AK Parti’yi “Yeni Türkiye” sosyolojisine uygun bir süreçler değişimi konseptinde değerlendirmek gerekiyor. Farkındayım. Milli Görüş olmadığını. Hatta kuruluş günlerindeki AK Parti ile misyon olarak temeldeki düşünce yapısı aynı olsa bile vizyoner manada masaya çok sayıda yeni kavram yeni olay yeni olgu eklendi son 12 yılda. Genel Başkanı dahil yönetim kadroları değişti. Bunlar doğal değişim süreçleri.

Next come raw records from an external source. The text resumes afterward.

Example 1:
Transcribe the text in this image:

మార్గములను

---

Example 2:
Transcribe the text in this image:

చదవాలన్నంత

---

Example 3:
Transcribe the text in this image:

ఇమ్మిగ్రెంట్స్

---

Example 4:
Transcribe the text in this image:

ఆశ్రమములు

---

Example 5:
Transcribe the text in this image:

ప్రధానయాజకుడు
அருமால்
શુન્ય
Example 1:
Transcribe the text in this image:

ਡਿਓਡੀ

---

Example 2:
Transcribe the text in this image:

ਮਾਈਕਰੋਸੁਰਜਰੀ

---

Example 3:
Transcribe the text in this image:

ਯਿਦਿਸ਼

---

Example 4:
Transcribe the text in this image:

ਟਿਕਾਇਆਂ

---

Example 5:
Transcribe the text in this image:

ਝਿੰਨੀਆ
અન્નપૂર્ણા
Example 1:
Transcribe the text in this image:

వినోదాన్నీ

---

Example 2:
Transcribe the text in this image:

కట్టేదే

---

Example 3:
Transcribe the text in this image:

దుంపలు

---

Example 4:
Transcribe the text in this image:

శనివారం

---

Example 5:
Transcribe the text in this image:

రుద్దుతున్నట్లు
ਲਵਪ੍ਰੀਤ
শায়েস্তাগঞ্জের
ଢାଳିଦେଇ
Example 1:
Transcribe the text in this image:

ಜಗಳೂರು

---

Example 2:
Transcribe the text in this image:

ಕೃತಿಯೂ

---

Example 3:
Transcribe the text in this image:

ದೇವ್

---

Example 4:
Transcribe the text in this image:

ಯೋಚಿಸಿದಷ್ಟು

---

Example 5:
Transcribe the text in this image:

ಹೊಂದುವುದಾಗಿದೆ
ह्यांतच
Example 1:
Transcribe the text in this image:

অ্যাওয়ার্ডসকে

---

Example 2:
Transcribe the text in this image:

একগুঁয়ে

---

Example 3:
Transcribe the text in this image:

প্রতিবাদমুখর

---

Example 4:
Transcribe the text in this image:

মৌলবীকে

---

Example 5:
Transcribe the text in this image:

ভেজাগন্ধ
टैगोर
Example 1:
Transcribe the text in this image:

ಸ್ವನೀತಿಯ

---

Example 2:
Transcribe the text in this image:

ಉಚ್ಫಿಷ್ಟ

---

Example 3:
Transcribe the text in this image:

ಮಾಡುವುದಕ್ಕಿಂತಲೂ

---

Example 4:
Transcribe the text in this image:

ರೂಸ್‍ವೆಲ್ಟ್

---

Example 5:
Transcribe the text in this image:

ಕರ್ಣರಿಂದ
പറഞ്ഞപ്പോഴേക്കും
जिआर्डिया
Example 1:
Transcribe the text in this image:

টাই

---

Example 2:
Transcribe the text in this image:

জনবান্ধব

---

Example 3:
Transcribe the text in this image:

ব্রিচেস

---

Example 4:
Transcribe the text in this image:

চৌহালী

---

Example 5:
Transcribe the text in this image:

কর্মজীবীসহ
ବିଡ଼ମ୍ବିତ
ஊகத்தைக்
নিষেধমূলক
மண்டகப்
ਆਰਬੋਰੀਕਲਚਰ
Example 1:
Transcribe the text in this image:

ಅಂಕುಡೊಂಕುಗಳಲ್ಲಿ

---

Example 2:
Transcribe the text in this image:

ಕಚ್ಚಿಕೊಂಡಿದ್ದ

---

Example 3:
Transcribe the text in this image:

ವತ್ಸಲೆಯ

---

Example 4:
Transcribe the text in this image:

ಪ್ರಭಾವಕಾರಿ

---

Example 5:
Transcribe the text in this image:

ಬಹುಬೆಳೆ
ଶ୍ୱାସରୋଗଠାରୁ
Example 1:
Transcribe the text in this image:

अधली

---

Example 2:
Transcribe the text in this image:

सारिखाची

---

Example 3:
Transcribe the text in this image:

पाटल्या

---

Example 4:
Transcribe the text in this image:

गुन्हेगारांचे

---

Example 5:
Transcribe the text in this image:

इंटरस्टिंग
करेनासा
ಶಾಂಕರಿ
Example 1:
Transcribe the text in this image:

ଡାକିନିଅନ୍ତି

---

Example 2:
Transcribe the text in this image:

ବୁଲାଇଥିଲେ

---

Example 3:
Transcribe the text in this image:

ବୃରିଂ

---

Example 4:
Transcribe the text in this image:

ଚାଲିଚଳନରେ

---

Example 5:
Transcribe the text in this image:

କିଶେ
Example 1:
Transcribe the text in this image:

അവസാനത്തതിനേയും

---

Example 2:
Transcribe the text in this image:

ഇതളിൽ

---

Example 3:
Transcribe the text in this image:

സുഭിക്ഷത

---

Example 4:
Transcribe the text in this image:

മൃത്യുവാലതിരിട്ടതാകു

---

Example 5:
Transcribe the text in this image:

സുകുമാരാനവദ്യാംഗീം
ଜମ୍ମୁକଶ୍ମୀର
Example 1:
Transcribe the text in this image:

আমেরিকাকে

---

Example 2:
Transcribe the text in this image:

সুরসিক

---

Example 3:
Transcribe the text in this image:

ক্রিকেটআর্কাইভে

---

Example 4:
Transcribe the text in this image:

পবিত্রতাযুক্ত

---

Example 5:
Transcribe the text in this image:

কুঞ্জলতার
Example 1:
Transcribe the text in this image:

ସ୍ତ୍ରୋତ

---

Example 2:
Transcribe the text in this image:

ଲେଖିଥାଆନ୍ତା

Bunların yanı sıra; AK Parti pek çok ağır sınavı geçmeyi, tabiri caizse nice sunturlu vartayı atlatmayı başardı bu 12 yılda... Kapatma Davası, e-muhtıra, istifalar, gezi kalkışması, 17/25 Aralık darbe girişimi gibi zorlu işler...
Bunların her birinden de tıpkı seçimlerden başarıyla çıkışında olduğu gibi, güçlenerek çıktı, kan kaybedeceği moral yitireceği yerde...
Dolayısıyla kurumlaşmış bir yapıdan söz ediyoruz AK Parti derken... Çözülmesi birkaç darbeyle yıpranıvermesi kolay değil, kendi iç dinamikleri ve savunma mekanizmaları var ve gerektiğinde devreye girer...
***
Ama her şey mekanizmadan ibaret değildir. İnşaattan, mühendislikten, hesaptan, projeden ibaret değildir. Kongre hesapları, delegasyon aritmetiği, teşkilatlanma yapısalı derken kurumsal olanı sağlamaya tabi tutmak elbette siyasetin yönetsel kurgusu anlamında olmazsa olmazlardandır. Lakin bahsettiğimiz bu beden, ne kadar güçlü olursa olsun, o vücuda bir ruh gerekir.